Positive Deviance is grounded in the belief that community transformation can be realized by the discovery of innovations and wisdom that already exist within a community.  Positive deviants are the individuals or groups with the same resources and challenges in a community, but who have successful strategies  enabling them to provide better solutions than their peers.

The Power of Positive Deviance is an incredible book which showcases success stories of innovators who are tackling some of the largest global problems.  In Vietnam, a 30-50% reduction of childhood malnutrition in over 41 communities worldwide arose from sharing the practices of families, with similar resources, who were able to keep their children healthier.

Positive Deviance is a valuable approach for any changemaker who is trying co-create solutions with a local community. It demonstrates that it is possible to find solutions today before all the parts of the problem are addressed. Check out here for a basic field guide of the positive deviance approach, facilitator tips, feedback questions, and more.

Find passion in your work

How do you turn your passion into your life’s work? Start-ups are a great way to figure out what you love, what you hate, and they can also bring you closer to living out your passion.

This semester,  I worked with two of my brilliant colleagues, Shayna Harris and Adah Chan, on two social ventures: SupplyChange and Mujer a Mujer (see MaM video in my last blog post and more info here). In this post, I want to give a short update on SupplyChange, our upcoming plans, and some of my personal goals for the future.

SupplyChange, which came out of our Development Ventures class, is a venture that seeks to address the global problem of post-harvest loss. We are investigating processing produce that is traditionally wasted in developing countries and turning it into valuable ingredients for large US food companies. In January, we’re spending a month in Paraguay to identify ways to address supply chain inefficiencies:  post harvest loss, logistics, coordination, etc.

•••

EXERCISE OBJECTIVE: Extend the blog post above on Positive Deviance and the SupplyChange venture, starting after its final sentence about the month in Paraguay.

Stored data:

•••

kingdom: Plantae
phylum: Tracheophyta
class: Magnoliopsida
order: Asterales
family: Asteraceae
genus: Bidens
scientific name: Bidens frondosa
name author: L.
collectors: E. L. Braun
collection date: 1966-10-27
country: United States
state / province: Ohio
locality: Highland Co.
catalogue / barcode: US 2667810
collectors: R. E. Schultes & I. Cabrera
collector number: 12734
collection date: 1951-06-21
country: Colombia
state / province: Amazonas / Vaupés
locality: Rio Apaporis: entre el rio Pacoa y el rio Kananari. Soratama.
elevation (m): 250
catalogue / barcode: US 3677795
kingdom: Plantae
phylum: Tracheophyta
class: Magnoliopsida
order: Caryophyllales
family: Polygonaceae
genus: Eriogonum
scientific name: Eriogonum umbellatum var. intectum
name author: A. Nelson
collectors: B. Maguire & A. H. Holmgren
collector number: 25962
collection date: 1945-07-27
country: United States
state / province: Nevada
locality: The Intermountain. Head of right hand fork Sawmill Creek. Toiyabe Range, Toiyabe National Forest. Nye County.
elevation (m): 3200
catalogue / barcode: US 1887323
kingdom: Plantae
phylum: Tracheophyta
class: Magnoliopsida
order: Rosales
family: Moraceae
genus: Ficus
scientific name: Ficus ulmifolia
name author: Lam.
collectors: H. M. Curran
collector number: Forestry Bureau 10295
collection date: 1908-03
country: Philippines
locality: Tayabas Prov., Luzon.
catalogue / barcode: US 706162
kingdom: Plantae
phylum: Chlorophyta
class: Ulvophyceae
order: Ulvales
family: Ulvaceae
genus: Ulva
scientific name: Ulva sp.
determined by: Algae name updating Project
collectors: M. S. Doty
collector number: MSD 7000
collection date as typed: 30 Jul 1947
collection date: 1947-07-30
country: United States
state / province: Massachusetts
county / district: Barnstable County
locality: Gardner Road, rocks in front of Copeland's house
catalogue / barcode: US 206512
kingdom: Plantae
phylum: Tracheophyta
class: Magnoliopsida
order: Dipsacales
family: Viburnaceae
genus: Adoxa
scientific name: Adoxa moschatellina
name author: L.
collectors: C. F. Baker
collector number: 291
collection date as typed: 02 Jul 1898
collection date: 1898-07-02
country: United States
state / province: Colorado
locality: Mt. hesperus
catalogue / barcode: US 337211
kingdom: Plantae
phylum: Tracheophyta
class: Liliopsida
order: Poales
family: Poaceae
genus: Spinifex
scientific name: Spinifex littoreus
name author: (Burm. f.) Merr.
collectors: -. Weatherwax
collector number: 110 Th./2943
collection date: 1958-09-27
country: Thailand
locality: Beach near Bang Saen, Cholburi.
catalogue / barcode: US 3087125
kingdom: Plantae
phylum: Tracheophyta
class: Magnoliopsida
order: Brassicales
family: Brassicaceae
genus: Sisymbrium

•••

TASK RESPONSE:
As part of SupplyChange,  I worked with two computer programmers to develop the first prototype of Mobile Information Aggregator (MIA), a mobile application to help farmers gain access to global markets. Though a text message on a simple cell phone, the MIA tracks the crop type, quantity of production, and quantity that farmers sell via a text message, which then links into a central database system.   The MIA provides historical and real-time data to farming cooperatives so that they can make better business decisions, and will help cooperatives understand what they are producing and help farmers aggregate demand, connect with markets and increase their income. This idea originated out of a meeting with farmers and was incubated in NCIIA’s VentureLab in March 2009. If you know farming cooperatives in India or around the world that may be interested in pilot testing the MIA over a 1-2 month period this summer, please reach out to me.

My passion: SupplyChange has brought me closer to my deepest passion: to enable women through economic, social, and technological opportunities. Providing women with opportunity yields equal rights and helps entire nations, families are more likely to be healthy, and children are more likely to survive. According to Women to Women International, “women’s agricultural empowerment is the next frontier of the global women’s movement. Currently, women produce the majority of the world’s food but own less than 2% of the land, it’s an issue of economic as well as gender justice.” As part of my agricultural development work, I’m very keen to work and partner with groups focused on enabling women, who make up 70% of the world’s farmers and produce 90% of the world’s staple crops whether through technology and investments.

In January, I plan to blog about my trip to Latin America, especially my lessons learned, my passion, and next steps for the future!

The launch of Mujer a Mujer

Mujer a Mujer is an amazing project I have been working on with my two Sloan colleagues, Shayna Harris and Adah Chan. Check out our video!

[youtube=http://www.youtube.com/watch?v=gJnGnMRZ4Ys]

Start-up metaphor….

This quote so clearly describes my past few months  on my startups:

“Realize that a startup puts you on an emotional rollercoaster unlike anything you have ever experienced. You will flip rapidly from a day in which you are euphorically convinced you are going to own the world, to a day in which doom seems only weeks away and you feel completely ruined, and back again. Over and over and over.”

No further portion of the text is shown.